#### [Source extract]

···

# This notebook will help you find the most common words in any English-language book on Project Gutenberg. 

Inspired by the DataCamp Project "Word frequency in Moby Dick" (https://www.datacamp.com/projects/38), I made this notebook to help a user find the most common words in any book on Project Gutenberg. All you need to do is supply the title of a book and a URL for an HTML file of that book.

First we'll read in an HTML file from Project Gutenberg. Then we'll extract just the text and get rid of any uninteresting words (articles, conjunctions, etc.). Finally, we'll count the words to determine the most common one and display the top 25 words on a plot. Ready? Let's get started.

In [None]:
# Import requests, BeautifulSoup, and nltk
import requests
from bs4 import BeautifulSoup
import nltk

# Now run this cell.

# Now let's find a book.

Navigate to www.gutenberg.org and choose a book. Be sure to choose the HTML version of the book. Copy the url, paste it below, and fill in the book's title where indicated.

In [None]:
# Type the title of your chosen book between the single quotes.
title = ''

# Use requests.get to fetch your HTML file. Insert the URL of your chosen book between the single quotes in the line below.
request = requests.get('')

# Set the encoding of the HTML file to UTF-8.
request.encoding = 'utf-8'

# Use .text to extract just the text from the HTML file.
html = request.text

# Check that it is working by printing the first 2000 characters of the text.
print(html[0:2000])

# Now run this cell.

# The next step is to extract the text from this HTML file.

···

#### [Data below]
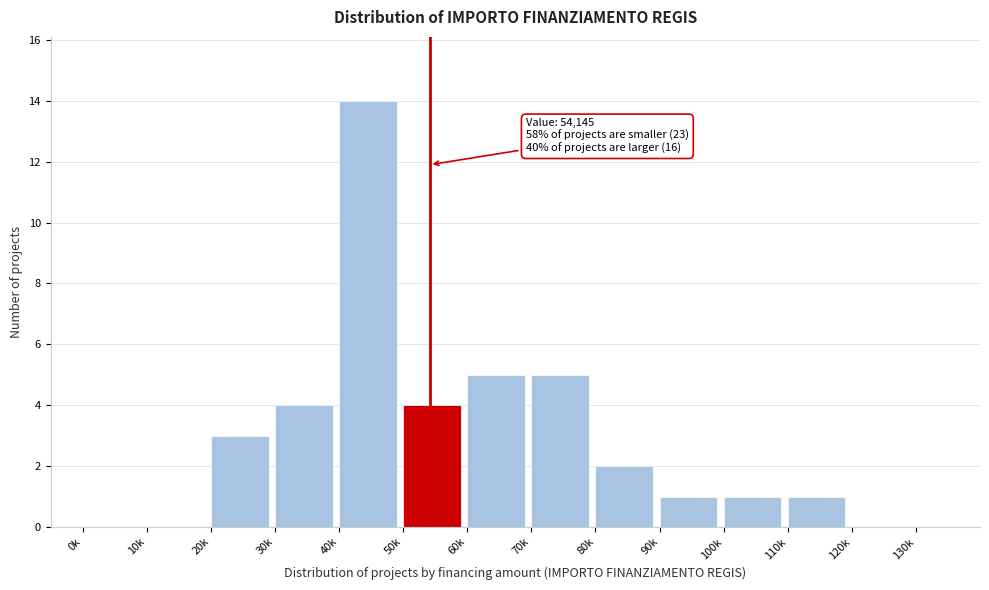

Reading left to right, list all the values displayed in this chart.

0k=0	10k=0	20k=3	30k=4	40k=14	50k=4	60k=5	70k=5	80k=2	90k=1	100k=1	110k=1	120k=0	130k=0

···

#### [List of tasks]
**a.** Rewrite the word-frequency notebook text starting at "First we'll read" and ending at "Let's get started.", swapping "plot" for "bar chart".
**b.** Pick up the word-frequency notebook text after its last sentence and keep it going.

#### [Expected results]
**a.**
First we'll read in an HTML file from Project Gutenberg. Then we'll extract just the text and get rid of any uninteresting words (articles, conjunctions, etc.). Finally, we'll count the words to determine the most common one and display the top 25 words on a bar chart. Ready? Let's get started.

**b.**
We'll use BeautifulSoup to read the HTML file and identify the part that is text. Then .get_text() will help us extract the text of the book from the HTML file.

In [None]:
# Use BeautifulSoup on the HTML file.
soup = BeautifulSoup(html, 'html.parser')

# Use .get_text() to extract just the text.
text = soup.get_text()

# Check the results by printing a passage from the middle of the text.
print(text[20000:22000])

# Now run this cell.

# Next, we'll cull the individual words from the text.

First, we'll "tokenize" the text; this means to throw out things that aren't words, like spaces and punctuation. To do this, we'll use a function from the Natural Language Toolkit (nltk).

In [None]:
# Make a tokenizer function.
tokenizer = nltk.tokenize.RegexpTokenizer('\w+')

# Now apply the tokenizer function to the text to extract tokens (words).
tokens = tokenizer.tokenize(text)

# Check the results by printing the first 10 tokens.
print(tokens[0:10])

# Now run this cell.

# Now we'll make all the tokens lowercase.

Why? Well, if a word appears sometimes at the beginning sentence (i.e., capitalized) and sometimes in the middle of a sentence (i.e., uncapitalized), it would get treated like two distinct tokens, when from a human point of view, those two tokens represent the same word. 

First we'll create an empty list to store our tokens. Then we'll use a "for loop" to check each token, make it lowercase as needed, and then store it in the list.

In [None]:
# Make an empty list to store the tokens.
words = []

# Use a "for loop" to make each token lowercase and store it in the list.
for word in tokens:
    word = word.lower()
    words.append(word)

# Check the results by printing the first 10 words.
print(words[0:10])

# Now run this cell.

# Let's remove words that are very common but not very interesting (like pronouns).

To do this, we'll download a list of "stopwords"--very common words like "the" and "and" that we don't want to consider in our analysis. We'll be using a default list of stopwords from nltk, but it is also possible to create a custom list of stopwords as well.

First, we'll download a list of stopwords to use. Then we'll loop over our wordlist and throw out any that appear on the stoplist.

In [None]:
# Download a list of stopwords from nltk.
nltk.download('stopwords')

# Extract a list of English stopwords to use
sw = nltk.corpus.stopwords.words('english')

# Make a new empty list for our cleaned-up collection of words.
words_clean = []

# Get rid of words on the stop list.
for word in words:
    if word not in sw:
        words_clean.append(word)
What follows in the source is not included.